Thursday, March 15, 2012

@theLiteraryMan Wants VSLNation to Get Pumped

Due to technical difficulties, VSLNation's author-in-residence wasn't able to put this in the comments section of Stanimal's post. However, he's got something to say, so we're going to let him...:
LET THE MADNESS BEGIN. Thank you, Stanimal, for this cautiously optimistic preview of this afternoon's blood-feud. Let's just put some positivity into the universe, shall we? Our guys are FURIOUS RIGHT NOW. They murdered Kentucky in their sleep, and then the committee has the gall to get all cutesy and match us up with the OTHER smart kids school? Who do you THINK YOU ARE, COMMITTEE? You're a bunch of SISSIES. And when the BOW BREAKS, the cradle will fall. Ladies and gentlemen, it has FALLEN. You think we're afraid of your little CAN'T USE PROFANITY BUT I'D REALLY LIKE TO mind-games? Hell no.

What this committee effectively did was give us a little slap in the face, saying yeah you might have been top dog in the SEC tournament, but deep down inside we the committee think you're just a bunch of smart kids, so we're going to give you smart kid match up so we can all make references to Julius Caesar and spelling bees and the circumference of a circle or WHATEVER WE FEEL LIKE. Well, then, we're gonna bring it, bitches.

Vanderbilt's only mission is this: to murder Harvard by whatever means possible.
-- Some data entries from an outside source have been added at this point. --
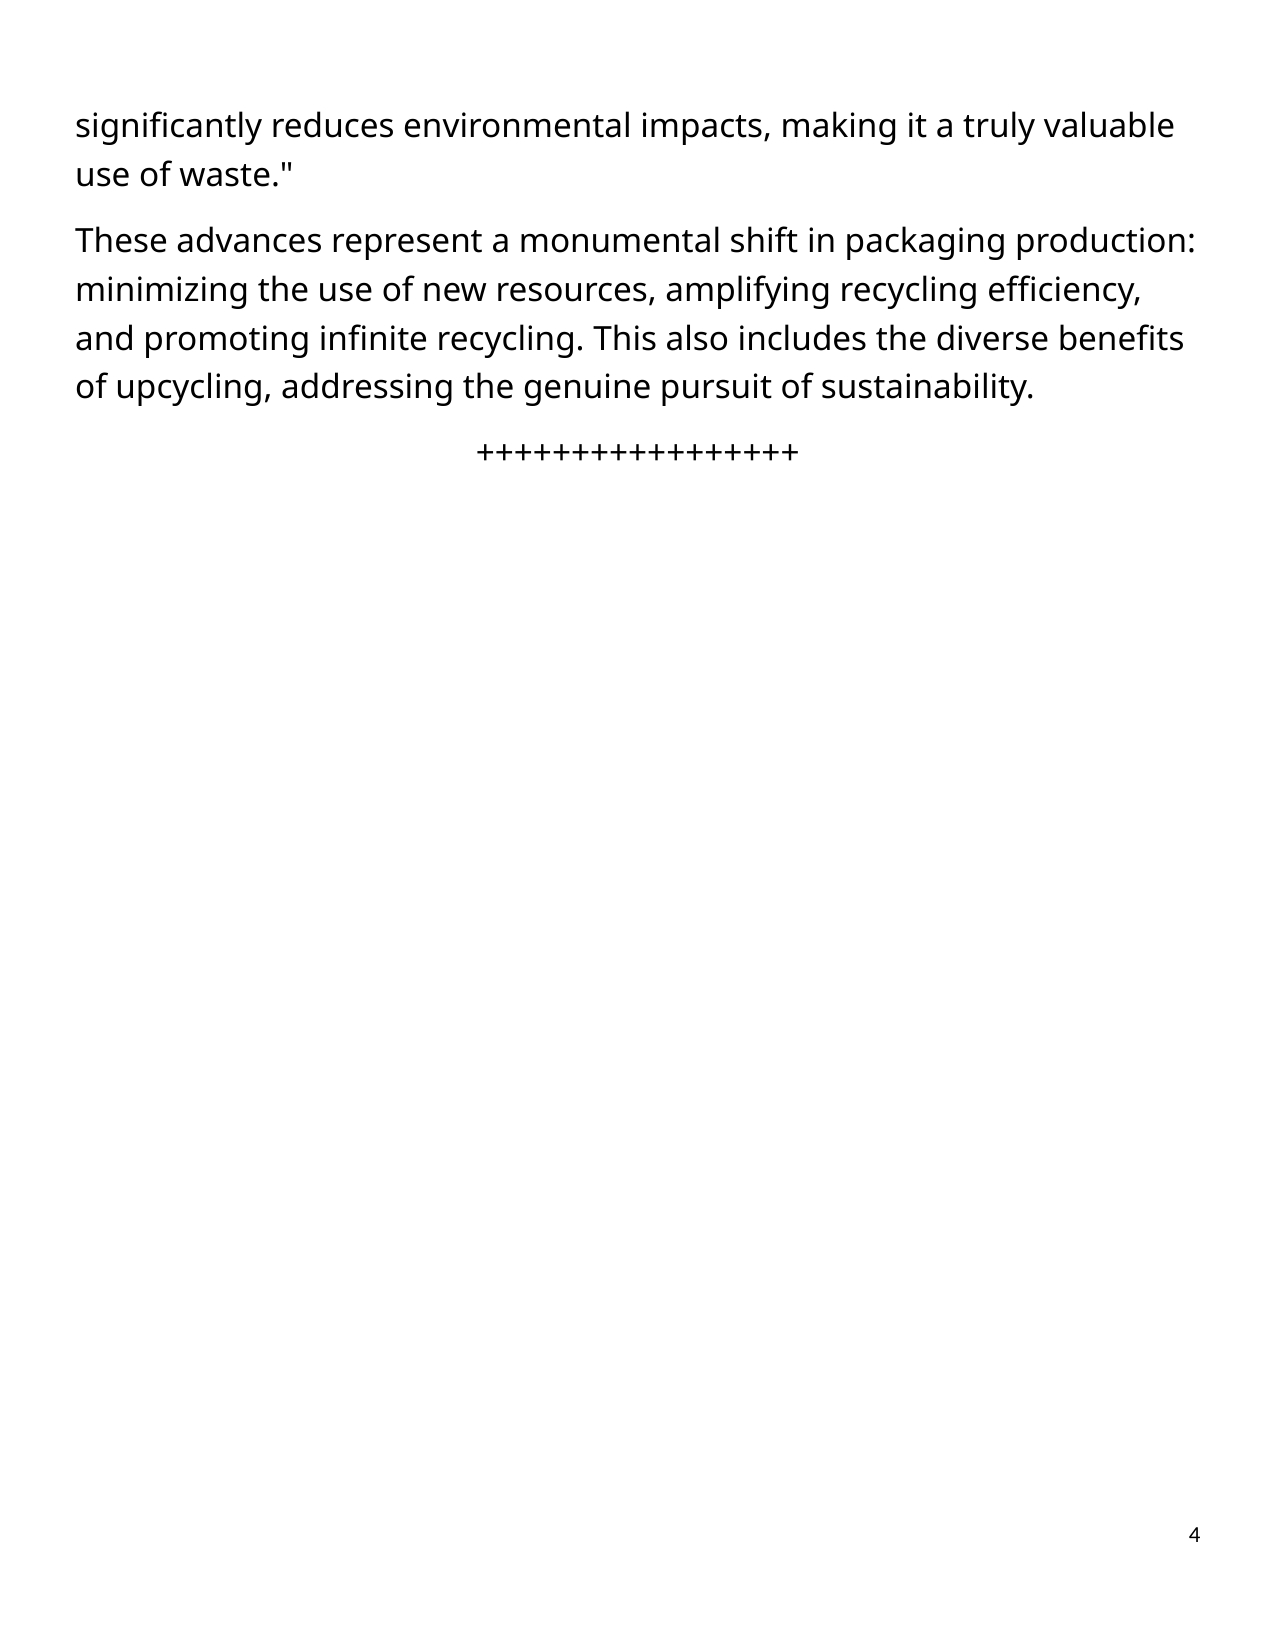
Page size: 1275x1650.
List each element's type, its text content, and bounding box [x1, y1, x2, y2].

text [75, 102, 1200, 196]
text These advances represent a monumental shift in packaging production: minimizing the use of new resources, amplifying recycling efficiency, and promoting infinite recycling. This also includes the diverse benefits of upcycling, addressing the genuine pursuit of sustainability. [75, 216, 1200, 409]
text +++++++++++++++++ [75, 429, 1200, 474]
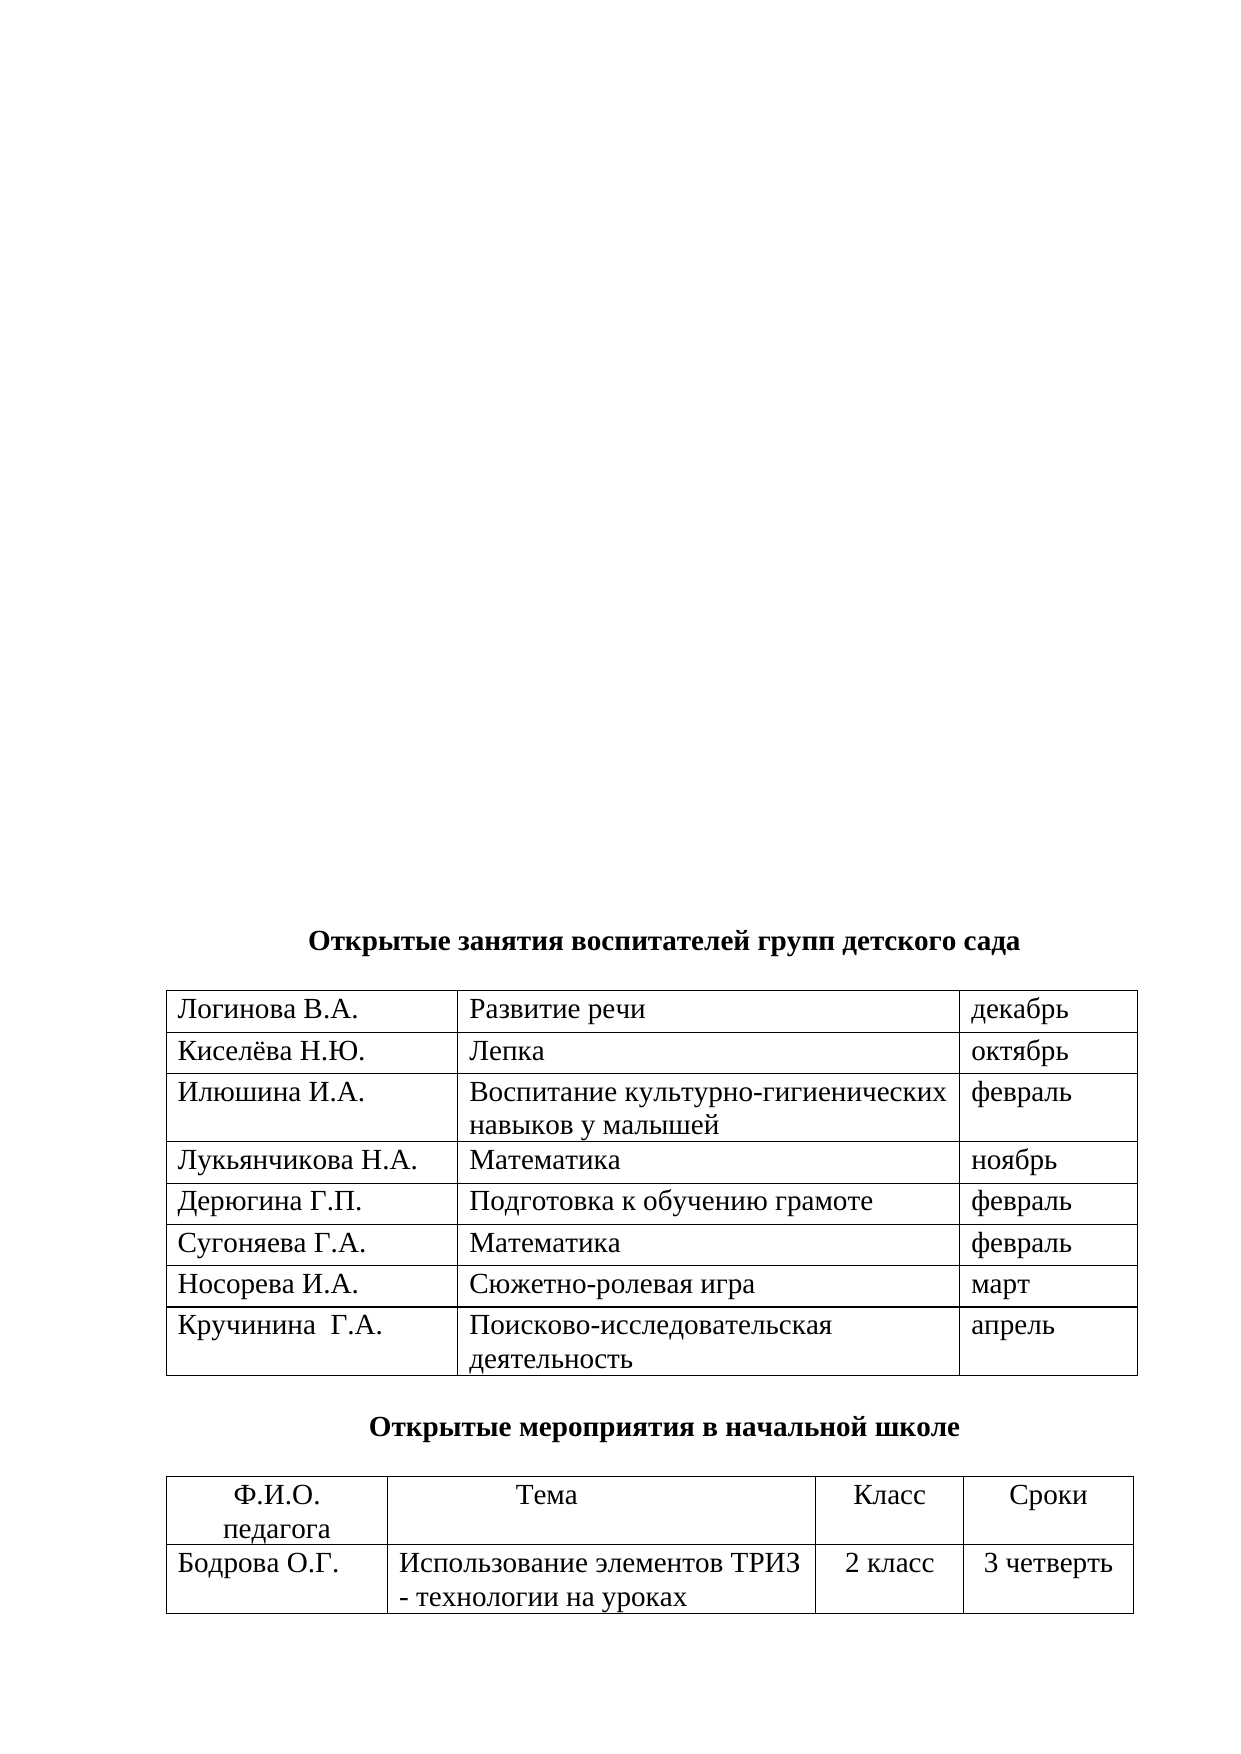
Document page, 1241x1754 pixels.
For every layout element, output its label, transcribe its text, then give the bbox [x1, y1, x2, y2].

table_cell Сюжетно-ролевая игра [458, 1266, 959, 1306]
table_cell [388, 1545, 815, 1612]
table_cell Математика [458, 1142, 959, 1182]
table_cell Поисково-исследовательская деятельность [458, 1308, 959, 1374]
table_header декабрь [960, 991, 1137, 1032]
table_cell Подготовка к обучению грамоте [458, 1184, 959, 1224]
table_header Логинова В.А. [167, 991, 457, 1032]
table_cell Носорева И.А. [167, 1266, 457, 1306]
table_cell Бодрова О.Г. [167, 1545, 387, 1612]
table_header Класс [816, 1477, 963, 1544]
table_header Сроки [964, 1477, 1133, 1544]
table_cell октябрь [960, 1033, 1137, 1073]
table_cell Лепка [458, 1033, 959, 1073]
table_cell март [960, 1266, 1137, 1306]
table_cell февраль [960, 1225, 1137, 1265]
table_cell апрель [960, 1308, 1137, 1374]
table_cell февраль [960, 1074, 1137, 1141]
table_cell февраль [960, 1184, 1137, 1224]
table_cell Математика [458, 1225, 959, 1265]
table_cell Илюшина И.А. [167, 1074, 457, 1141]
table_cell Кручинина Г.А. [167, 1308, 457, 1374]
table_cell Лукьянчикова Н.А. [167, 1142, 457, 1182]
table_cell Киселёва Н.Ю. [167, 1033, 457, 1073]
table_cell Дерюгина Г.П. [167, 1184, 457, 1224]
text Открытые занятия воспитателей групп детского сада [177, 923, 1152, 957]
table_header Тема [388, 1477, 815, 1544]
table_cell ноябрь [960, 1142, 1137, 1182]
table_cell 3 четверть [964, 1545, 1133, 1612]
table_cell 2 класс [816, 1545, 963, 1612]
table_cell Сугоняева Г.А. [167, 1225, 457, 1265]
table_cell Воспитание культурно-гигиенических навыков у малышей [458, 1074, 959, 1141]
text Открытые мероприятия в начальной школе [177, 1409, 1152, 1443]
table_header Развитие речи [458, 991, 959, 1032]
table_header Ф.И.О. педагога [167, 1477, 387, 1544]
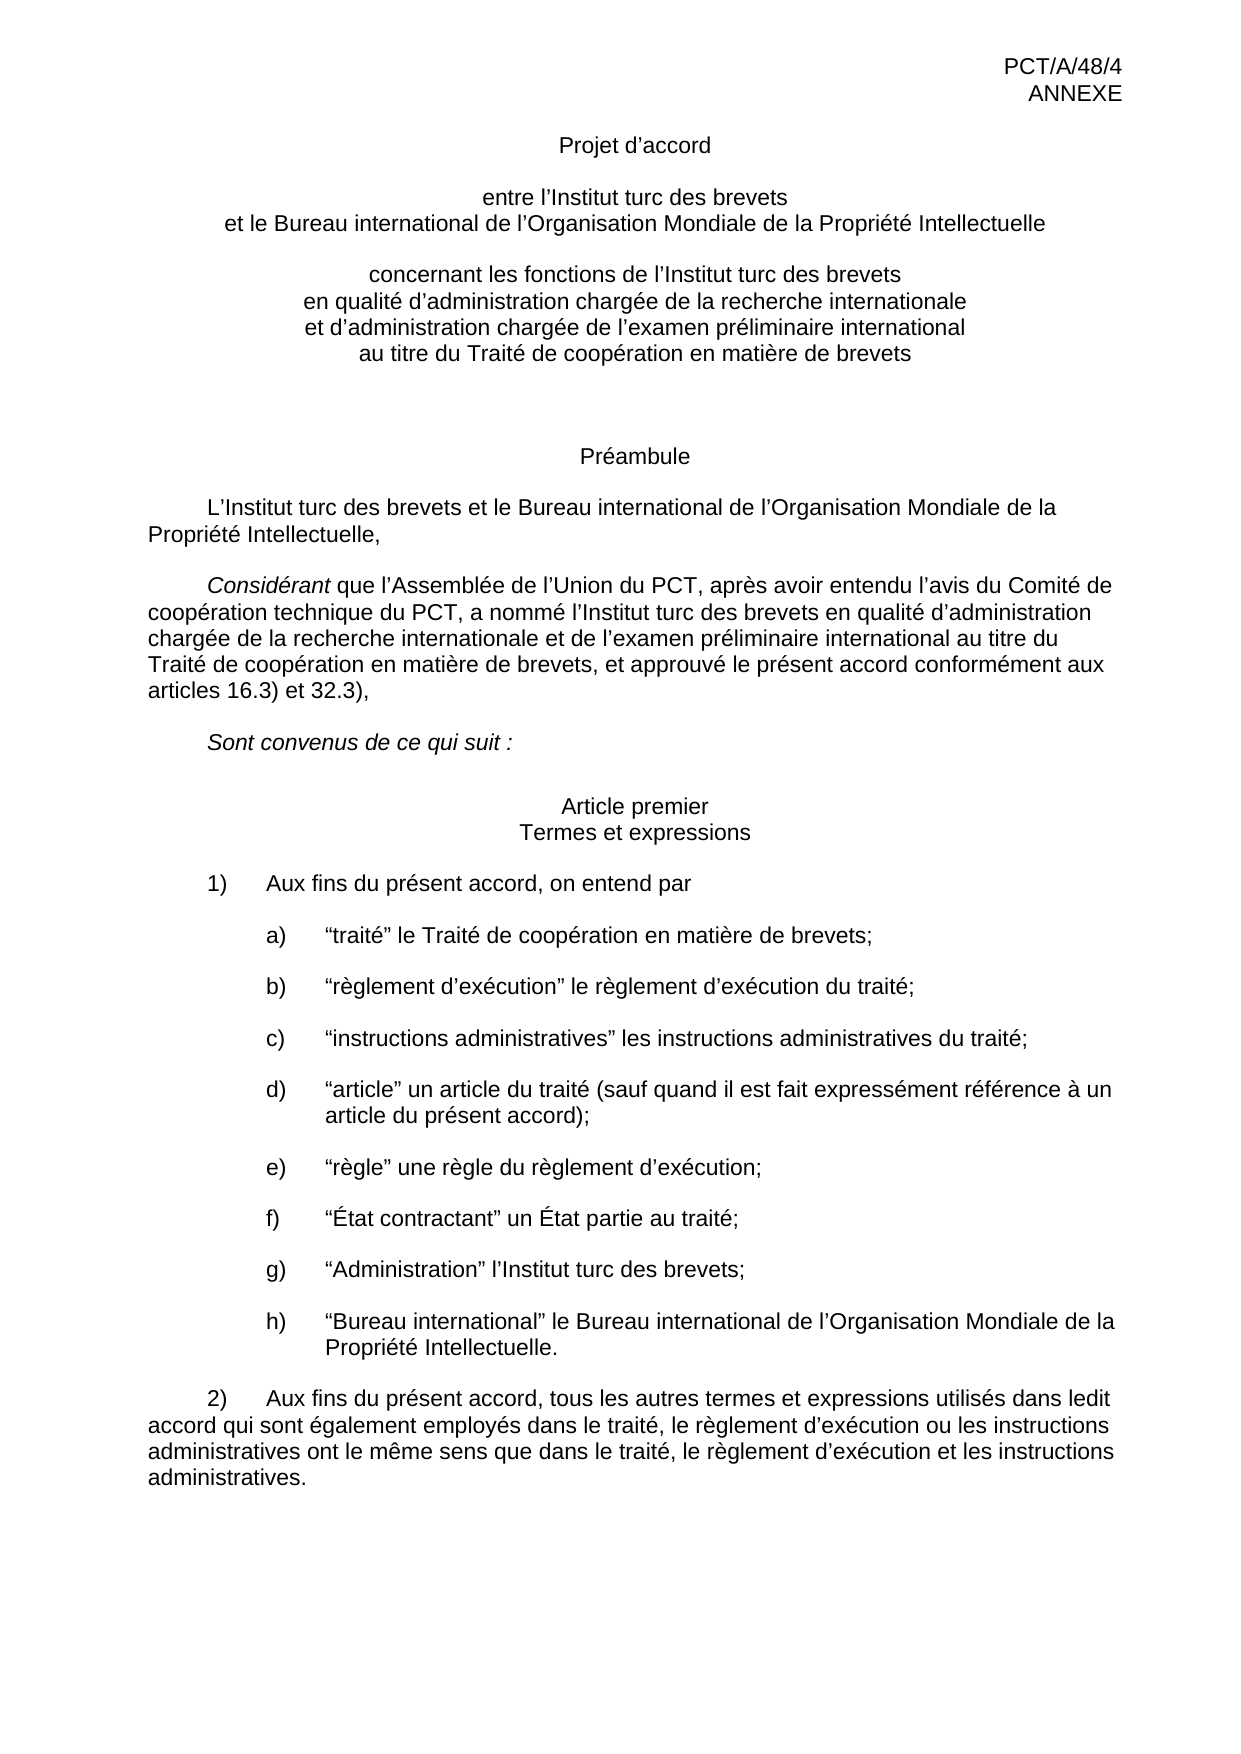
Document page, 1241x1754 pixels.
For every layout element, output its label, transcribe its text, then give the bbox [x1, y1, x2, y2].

text f) “État contractant” un État partie au traité; [266, 1205, 1122, 1231]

By hook, crook, or by the book lights out three point shooting, monstrous dunks from the diabolical left hand of Lance Gut-Slashing Goulbourne, Festus Furious Ezeli, Jeffrey Biceps Taylor, Brad Big Game Tinsley, and Long Live the King John Jenkins.

Vanderbilt by 30. Let's do this.


What say you, VSLNation?

2 comments:

Woody said...

So ANGRY!

I like it.

tyler s said...

Excellent Scent of a Women reference.